Angepasste Wildbestände sind eine Grundvoraussetzung für die naturnahe Verjüngung der Wälder mit all ihren Baum- und Straucharten. Nur wenn Waldflächen und Wilddichten miteinander im Einklang sind, können sich Haupt- und Nebenbaumarten ökologisch verjüngen.

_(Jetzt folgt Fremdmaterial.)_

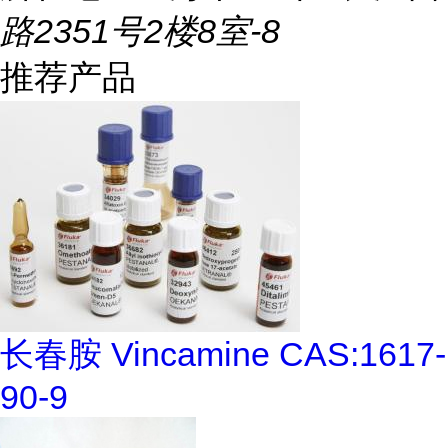
路2351号2楼8室-8
推荐产品
长春胺 Vincamine CAS:1617-
90-9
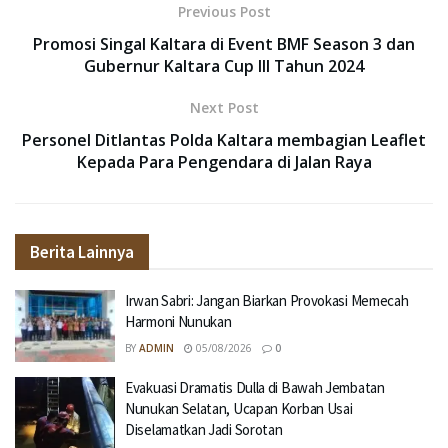
Previous Post
Promosi Singal Kaltara di Event BMF Season 3 dan
Gubernur Kaltara Cup III Tahun 2024
Next Post
Personel Ditlantas Polda Kaltara membagian Leaflet
Kepada Para Pengendara di Jalan Raya
Berita Lainnya
Irwan Sabri: Jangan Biarkan Provokasi Memecah
Harmoni Nunukan
BY
ADMIN
05/08/2026
0
Evakuasi Dramatis Dulla di Bawah Jembatan
Nunukan Selatan, Ucapan Korban Usai
Diselamatkan Jadi Sorotan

Die aktuellen Strategien zur Anpassung der Wälder an den Klimawandel sind daher nur mit entsprechend angepassten Wildbeständen zu erreichen.
Der NABU Sachsen bekennt sich daher zu den folgenden Punkten
1.
Der Wald bildet die Lebensgrundlage für unzählige Tier- und Pflanzenarten und durch seine Kohlenstoffspeicherung und Sauerstoffproduktion auch für die Menschen im Freistaat.
2.
Die natürlich verbreiteten Schalenwildarten sind ein fester Bestandteil des Ökosystems Wald.
3.
Für die Zukunft des Waldes in Zeiten des Klimawandels muss der Wald auf ganzer Fläche die Möglichkeit zur naturnahen Verjüngung mit all seinen Baum- und Straucharten haben, da nur so die Vorteile der evolutionären Anpassungsprozesse zur Entfaltung kommen können.
4.
Arten-, Alters- und Strukturvielfalt sind die entscheidenden Elemente für einen Wald, der sich ändernden Umweltbedingungen (Klimawandel, Stickstoffeintrag) anpassen kann. Diese Bedingungen lassen sich durch gezäunte Pflanzung allein nicht herstellen.
5.
Die wiederkäuenden Schalenwildarten dürfen dabei nicht der limitierende Faktor für die ökologische Verjüngung des Waldes sein.
6.
Der Anteil von Urwäldern (Naturwaldreservaten), das heißt von jeglicher Bewirtschaftung ausgenommenen Wäldern, ist auf mindestens 5 Prozent zu erhöhen. Ohne die Mithilfe und Kooperation von Jägerschaft, Naturschutz, Waldbesitzern und den forstlichen Zusammenschlüssen (z. B. Forstbetriebsgemeinschaften), lassen sich die Wälder nicht auf die Herausforderungen des Klimawandels vorbereiten. Jägerschaft und Waldbesitzer tragen daher gleichermaßen große Verantwortung für die Zukunft unserer Wälder und damit auch unserer Gesellschaft.